La sindaca ha ringraziato entrambi. E sull’ex vice ha aggiunto: «Ci sono diversità di visioni politiche». Resta in sella Veronica Mammì, assessora al Sociale e alla Scuola. È stata a lungo in bilico, soprattutto perché invisa ai sindacati. Ma Raggi non l’ha rimossa. Forse anche per assicurarsi la tenuta del gruppo M5S in Assemblea capitolina: il marito di Mammì è Enrico Stefàno, capofila dei 5 consiglieri grillini “ribelli”, convinti che il Movimento debba allearsi col Pd, trovando un candidato civico.
La conferma di Mammì non servirà probabilmente a ricucire, ma potrebbe rinsaldare la maggioranza in Aula: senza quei 5 voti, su ogni delibera la giunta sarebbe andata sotto. Già oggi in Consiglio comunale la pattuglia stellata va spesso in ordine sparso. E i numeri traballano.

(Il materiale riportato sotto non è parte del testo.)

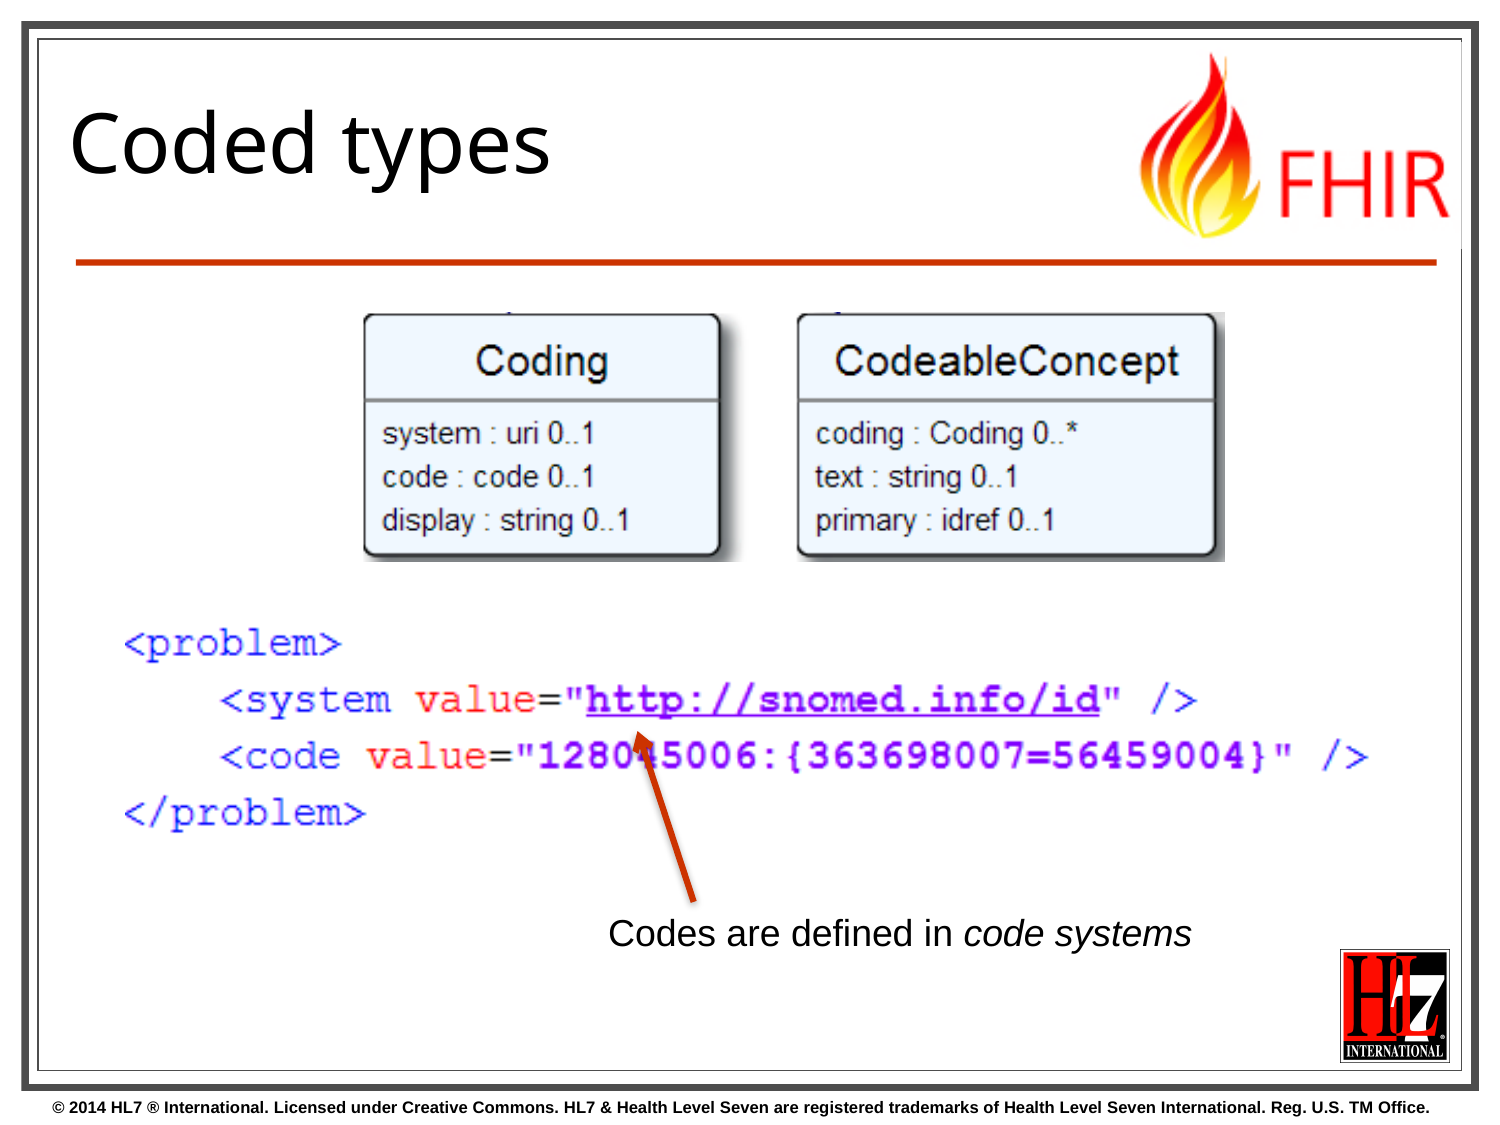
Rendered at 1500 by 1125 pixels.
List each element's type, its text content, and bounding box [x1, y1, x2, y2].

Ieri invece ha avuto qualche grattacapo l’opposizione: un consigliere del Pd ha avuto problemi a collegarsi alla seduta online e ha chiesto di votare a consultazione finita.
Com’era accaduto in Senato a Lello Ciampolillo per la fiducia a Conte. Un precedente che un “onorevole” capitolino ieri ha rievocato, strillando al microfono: «Ciampolillo favorevole!».
In vista delle comunali (e in assenza di candidati di peso), il Pd intanto prova a rilanciare le primarie: il Nazareno sta preparando una piattaforma per far votare gli iscritti su internet, senza gazebo e assembramenti. Il portale non è ancora pronto - sarà lanciato a febbraio - ma Carlo Calenda già fa sapere di non gradirlo: «Mancava Rousseau», ha commentato.